> [WHAT NEEDS TO BE DONE]: Give again, exactly as written, each line of the material below starting at the line that contains "Mais Visualizadas no Mês" and ending at the line that contains "Boa Noite, Carinho - 2981". Both ends count, and no other line does.

> [MATERIAL TO PROCESS]:
• • • •

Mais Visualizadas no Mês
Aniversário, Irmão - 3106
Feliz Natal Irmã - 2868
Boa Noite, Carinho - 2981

• • • •

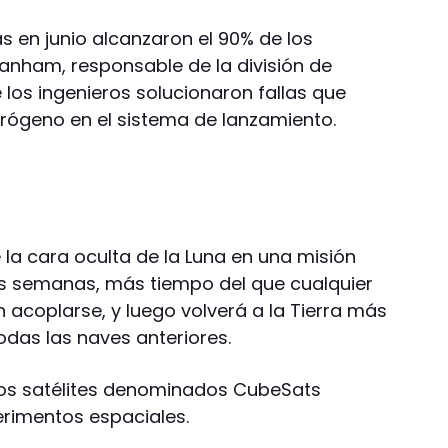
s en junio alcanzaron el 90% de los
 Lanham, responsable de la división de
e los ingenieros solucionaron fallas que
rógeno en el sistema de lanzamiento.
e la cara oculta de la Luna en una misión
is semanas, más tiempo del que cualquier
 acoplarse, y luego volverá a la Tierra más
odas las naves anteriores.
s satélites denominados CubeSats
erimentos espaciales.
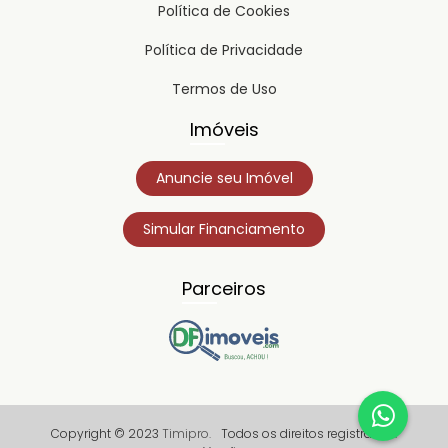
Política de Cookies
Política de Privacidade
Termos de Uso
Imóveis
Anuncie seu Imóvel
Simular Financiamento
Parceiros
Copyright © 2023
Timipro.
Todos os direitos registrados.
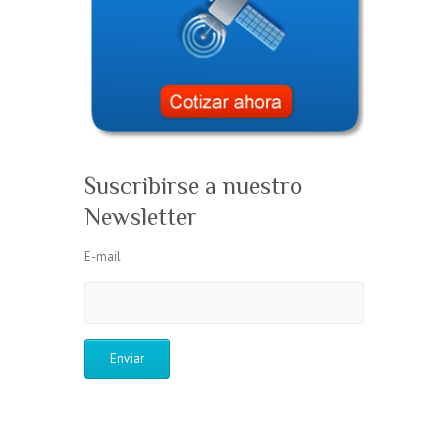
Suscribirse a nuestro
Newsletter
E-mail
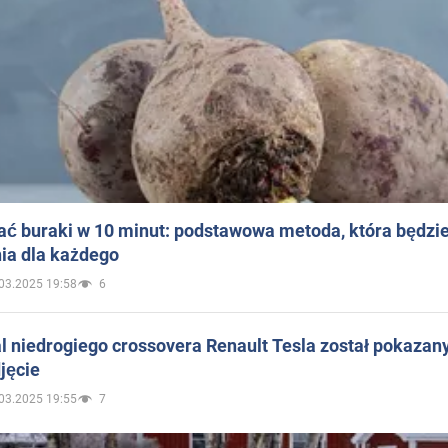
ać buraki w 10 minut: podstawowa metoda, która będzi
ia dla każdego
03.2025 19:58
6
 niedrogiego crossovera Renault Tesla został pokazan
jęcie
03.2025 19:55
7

• • • •

> [FINISHED EXERCISE]:
Mais Visualizadas no Mês
Aniversário, Irmão - 3106
Feliz Natal Irmã - 2868
Boa Noite, Carinho - 2981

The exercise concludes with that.